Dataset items
+ + + +
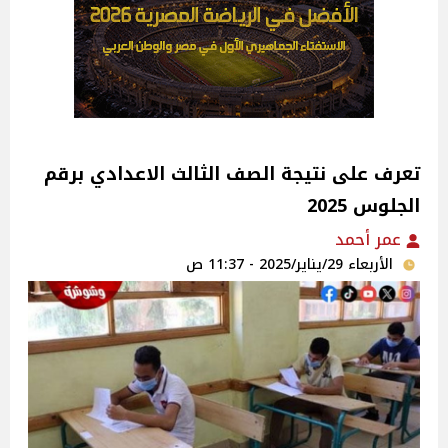
تعرف على نتيجة الصف الثالث الاعدادي برقم
الجلوس 2025
عمر أحمد
الأربعاء 29/يناير/2025 - 11:37 ص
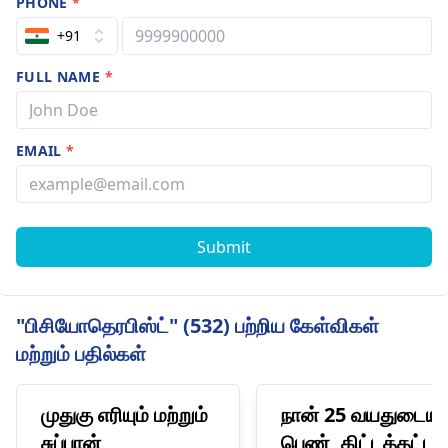
PHONE
*
+91
FULL NAME
*
EMAIL
*
Submit
"பிசியோதெரபிஸ்ட்" (532) பற்றிய கேள்விகள்
மற்றும் பதில்கள்
முதுகு எரியும் மற்றும்
நான் 25 வயதுடைய
சுப்பான்
பெண், கிட்டத்தட்ட 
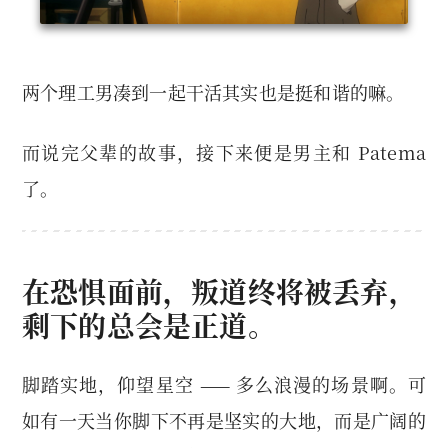
两个理工男凑到一起干活其实也是挺和谐的嘛。
而说完父辈的故事，接下来便是男主和 Patema
了。
在恐惧面前，叛道终将被丢弃，
剩下的总会是正道。
脚踏实地，仰望星空 —— 多么浪漫的场景啊。可
如有一天当你脚下不再是坚实的大地，而是广阔的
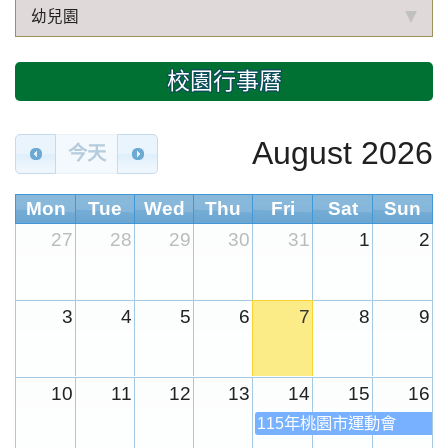
幼兒園
校園行事曆
August 2026
今天
Mon
Tue
Wed
Thu
Fri
Sat
Sun
27
28
29
30
31
1
2
3
4
5
6
7
8
9
10
11
12
13
14
15
16
115年桃園市運動會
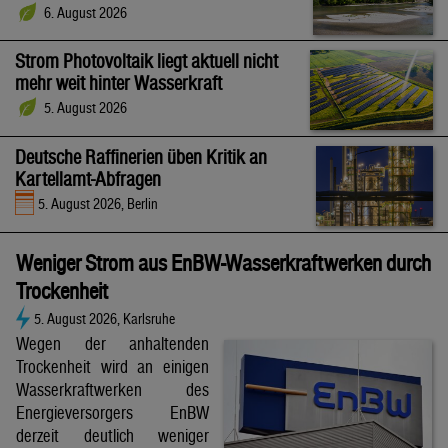
6. August 2026
Strom Photovoltaik liegt aktuell nicht
mehr weit hinter Wasserkraft
5. August 2026
Deutsche Raffinerien üben Kritik an
Kartellamt-Abfragen
5. August 2026, Berlin
Weniger Strom aus EnBW-Wasserkraftwerken durch
Trockenheit
5. August 2026, Karlsruhe
Wegen der anhaltenden
Trockenheit wird an einigen
Wasserkraftwerken des
Energieversorgers EnBW
derzeit deutlich weniger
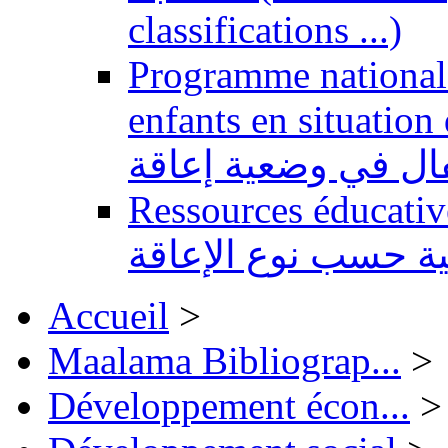
classifications ...)
Programme national 
enfants en situation de handi
طفال في وضعية إعاقة
Ressources éducatives 
ية حسب نوع الإعاقة
Accueil
>
Maalama Bibliograp...
>
Développement écon...
>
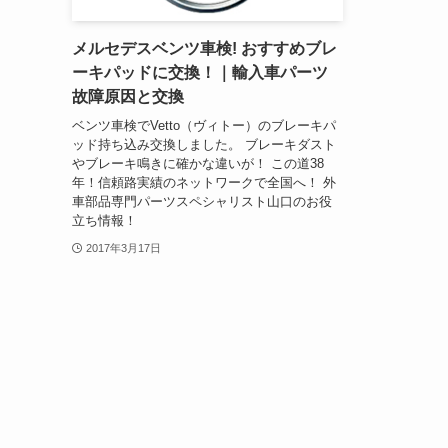
メルセデスベンツ車検! おすすめブレ
ーキパッドに交換！｜輸入車パーツ
故障原因と交換
ベンツ車検でVetto（ヴィトー）のブレーキパ
ッド持ち込み交換しました。 ブレーキダスト
やブレーキ鳴きに確かな違いが！ この道38
年！信頼路実績のネットワークで全国へ！ 外
車部品専門パーツスペシャリスト山口のお役
立ち情報！
2017年3月17日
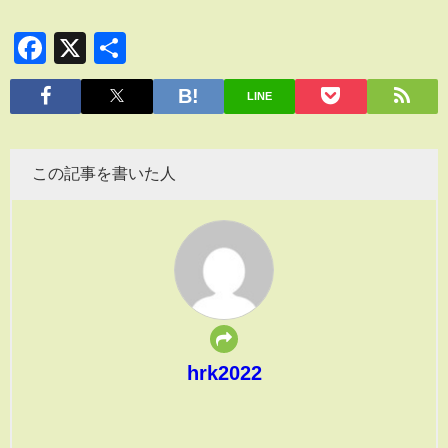
Facebook
X
共
有
LINE
この記事を書いた人
hrk2022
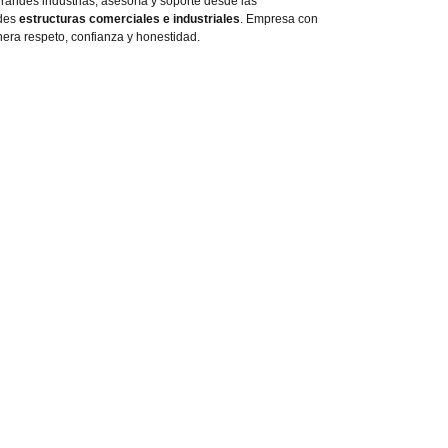
randes industrias, asesoría y soporte desde las
ndes
estructuras comerciales e industriales
. Empresa con
era respeto, confianza y honestidad.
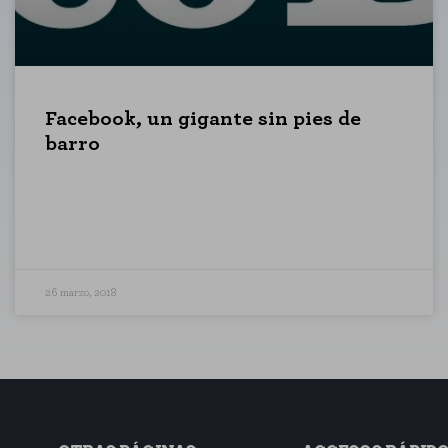
KIES
RECHAZAR TODO
Facebook, un gigante sin pies de
barro
 que el sitio web funcione y no se pueden desactivar en nuestros siste
as cookies, pero alguna áreas del sitio no funcionarán. Estas cookies n
las visitas y fuentes de tráfico para poder evaluar el rendimiento de nue
26 marzo, 2018
enos visitadas, y cómo los visitantes navegan por el sitio. Toda la info
ma.
RACIÓN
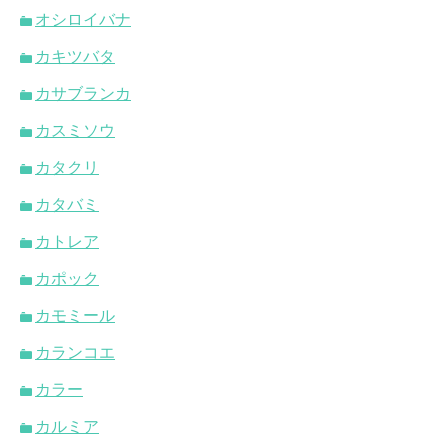
オシロイバナ
カキツバタ
カサブランカ
カスミソウ
カタクリ
カタバミ
カトレア
カポック
カモミール
カランコエ
カラー
カルミア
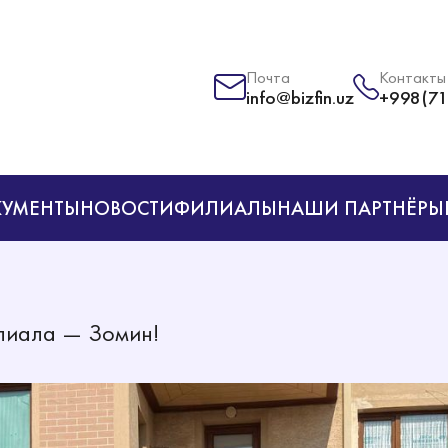
Почта
Контакты
info@bizfin.uz
+998(71
УМЕНТЫ
НОВОСТИ
ФИЛИАЛЫ
НАШИ ПАРТНЁРЫ
лиала — Зомин!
+ + + +
Copy out all the text of the material above, swapping "Trockenheit" for "Dürre" in each place it occurs and keeping everything else identical. Leave the pictures out.

Expected answer:
تعرف على نتيجة الصف الثالث الاعدادي برقم
الجلوس 2025
عمر أحمد
الأربعاء 29/يناير/2025 - 11:37 ص
PHONE
*
+91
FULL NAME
*
EMAIL
*
Submit
"பிசியோதெரபிஸ்ட்" (532) பற்றிய கேள்விகள்
மற்றும் பதில்கள்
முதுகு எரியும் மற்றும்
நான் 25 வயதுடைய
சுப்பான்
பெண், கிட்டத்தட்ட 
两个理工男凑到一起干活其实也是挺和谐的嘛。
而说完父辈的故事，接下来便是男主和 Patema
了。
在恐惧面前，叛道终将被丢弃，
剩下的总会是正道。
脚踏实地，仰望星空 —— 多么浪漫的场景啊。可
如有一天当你脚下不再是坚实的大地，而是广阔的
幼兒園
校園行事曆
August 2026
今天
Mon
Tue
Wed
Thu
Fri
Sat
Sun
27
28
29
30
31
1
2
3
4
5
6
7
8
9
10
11
12
13
14
15
16
115年桃園市運動會
6. August 2026
Strom Photovoltaik liegt aktuell nicht
mehr weit hinter Wasserkraft
5. August 2026
Deutsche Raffinerien üben Kritik an
Kartellamt-Abfragen
5. August 2026, Berlin
Weniger Strom aus EnBW-Wasserkraftwerken durch
Dürre
5. August 2026, Karlsruhe
Wegen der anhaltenden
Dürre wird an einigen
Wasserkraftwerken des
Energieversorgers EnBW
derzeit deutlich weniger
classifications ...)
Programme national 
enfants en situation de handi
طفال في وضعية إعاقة
Ressources éducatives 
ية حسب نوع الإعاقة
Accueil
>
Maalama Bibliograp...
>
Développement écon...
>
メルセデスベンツ車検! おすすめブレ
ーキパッドに交換！｜輸入車パーツ
故障原因と交換
ベンツ車検でVetto（ヴィトー）のブレーキパ
ッド持ち込み交換しました。 ブレーキダスト
やブレーキ鳴きに確かな違いが！ この道38
年！信頼路実績のネットワークで全国へ！ 外
車部品専門パーツスペシャリスト山口のお役
立ち情報！
2017年3月17日
Facebook
X
共
有
LINE
この記事を書いた人
hrk2022
randes industrias, asesoría y soporte desde las
ndes
estructuras comerciales e industriales
. Empresa con
era respeto, confianza y honestidad.
KIES
RECHAZAR TODO
Facebook, un gigante sin pies de
barro
 que el sitio web funcione y no se pueden desactivar en nuestros siste
as cookies, pero alguna áreas del sitio no funcionarán. Estas cookies n
las visitas y fuentes de tráfico para poder evaluar el rendimiento de nue
26 marzo, 2018
enos visitadas, y cómo los visitantes navegan por el sitio. Toda la info
ma.
RACIÓN
オシロイバナ
カキツバタ
カサブランカ
カスミソウ
カタクリ
カタバミ
カトレア
カポック
カモミール
カランコエ
カラー
カルミア
Почта
Контакты
info@bizfin.uz
+998(71
УМЕНТЫ
НОВОСТИ
ФИЛИАЛЫ
НАШИ ПАРТНЁРЫ
лиала — Зомин!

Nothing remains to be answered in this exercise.